Stories of Gordon Brown’s temper are commonplace in Westminster. But they rarely make it into print. This, though, is about to change. The Mail on Sunday reports that Andrew Rawnsley’s follow-up to Servants of the Peoplecontains a string of revelations about Brown’s behaviour. The paper reports that Rawnsley has investigated whether the Prime Minister has hit a senior adviser, pulled a secretary out of her chair because she wasn’t typing fast enough and sworn at aides over the Obama snub. Downing Street is rubbishing these allegations. However, Rawnsley’s record is so good that these stories cannot easily be dismissed, also many journalists have come close to standing them up previously and so will not be inclined to dismiss them out of hand.
The Rawnsley book may make Brown’s temper a major election issue—which would be a disaster for Labour. The Sunday Times is reporting that Brown wants to stay on as Labour leader if the Tory majority is less than 20. This news might well prompt some former insiders to conclude that the interests of the Labour party are best served by revealing just how fraught life has been within Brown’s Downing Street.

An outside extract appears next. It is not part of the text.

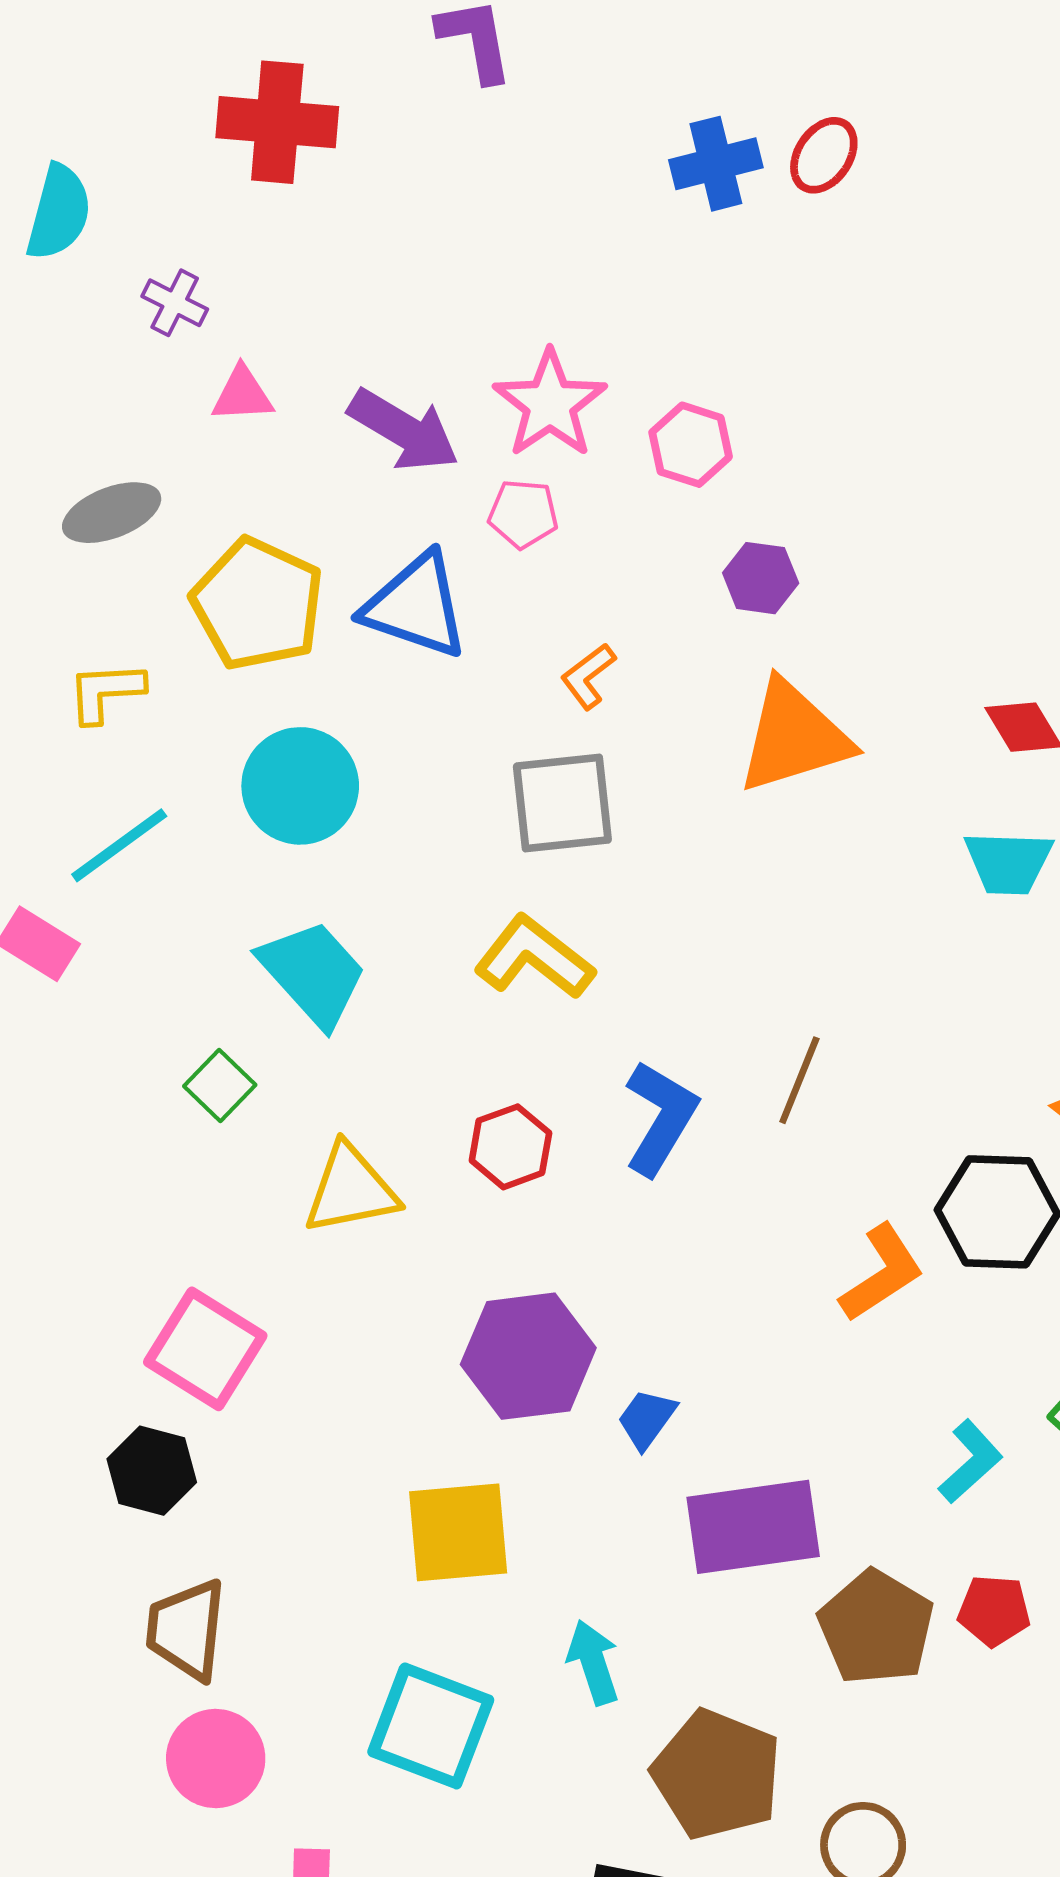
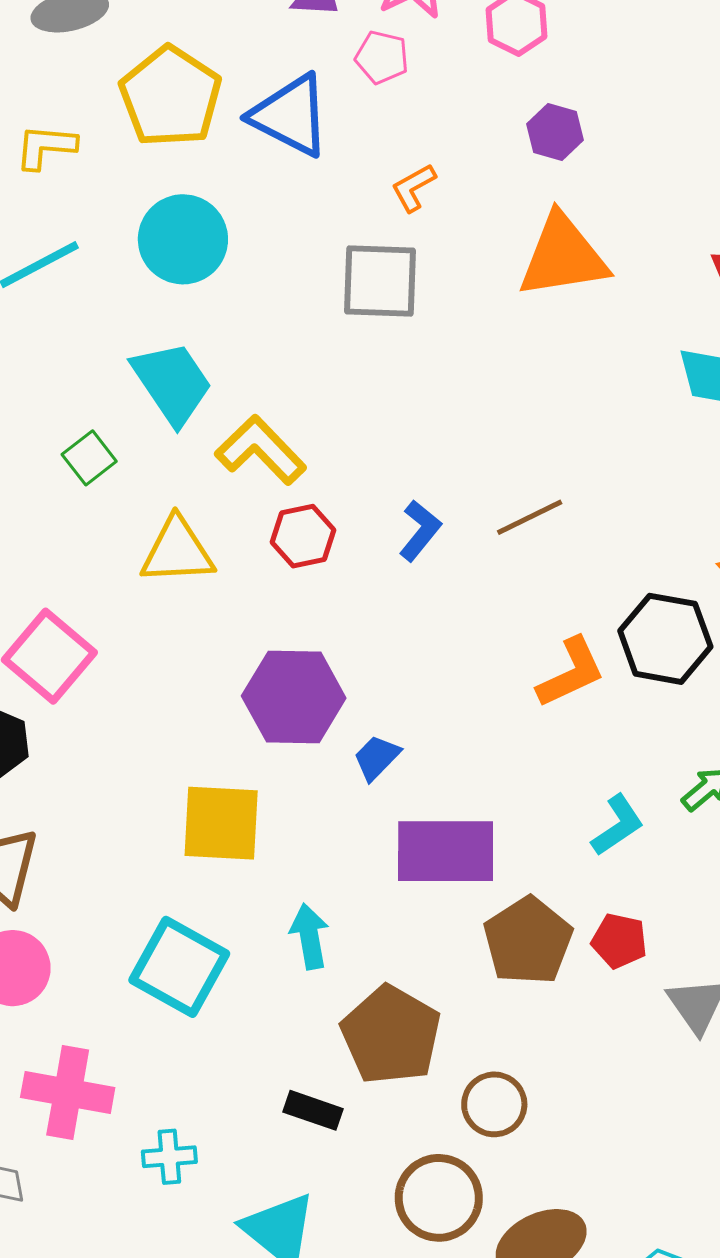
yellow L-shape: (534, 957) -> (261, 450), moved
brown line: (799, 1080) -> (530, 517), turned 34
blue L-shape: (660, 1118) -> (420, 531), size x0.7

The point for me is not, in this case, a political one. It’s a simple matter of the law – the law which – as anyone reading this blog who works every day with other people, whether in a management position or in the position of being managed by someone else (and that’s just about all of us, surely), will know – does not permit the kind of weirdly abusive, utterly contemptuous and, quite simply, disturbed behaviour that clearly is part of Brown’s “normal” modus operandi.

The man is unfit for general employment, let alone the role of Prime Minister of Great Britain – a position he has never earned, need we be reminded. However, given the kind of law-busting political protection he has always somehow enjoyed, and behind which the real scale of his unpleasant weirdness is still being hidden, I’m not going to hold my breath while waiting for him to be uncovered for the vicious, overrated, lying pile of insecure, egotistical, bullying, incompetent and impotent emptiness that he really is.

What becomes more clear as the days slide by and the election looms ever closer is that it will be a huge relief to a weary, depressed nation when he is finally put out of his (our) misery and sent the way the dodo.

Judging by these latest leaks from the bunker, he’s been rightly written off as a charisma wasteland by many in his own inner circle. Hardly surprising, then, that the entire country desperately wants to see the back of him – and I mean yesterday. Well, unless this country really is lost (and I don’t think it is) then they, and we, will get that wish.
But I don’t want to leave it there. For their various crimes, little and large (a crime’s a crime) I want Brown and Blair both to be hounded to the ends of the earth, until we have satisfaction for their hideous, painful, destructive long term political abuses.
Ultimately, though, it is all about class – in the sense that Brown, in particular, has none whatsoever.
What’s beyond doubt is that it’s time, most certainly, to get rid of the utter bastard.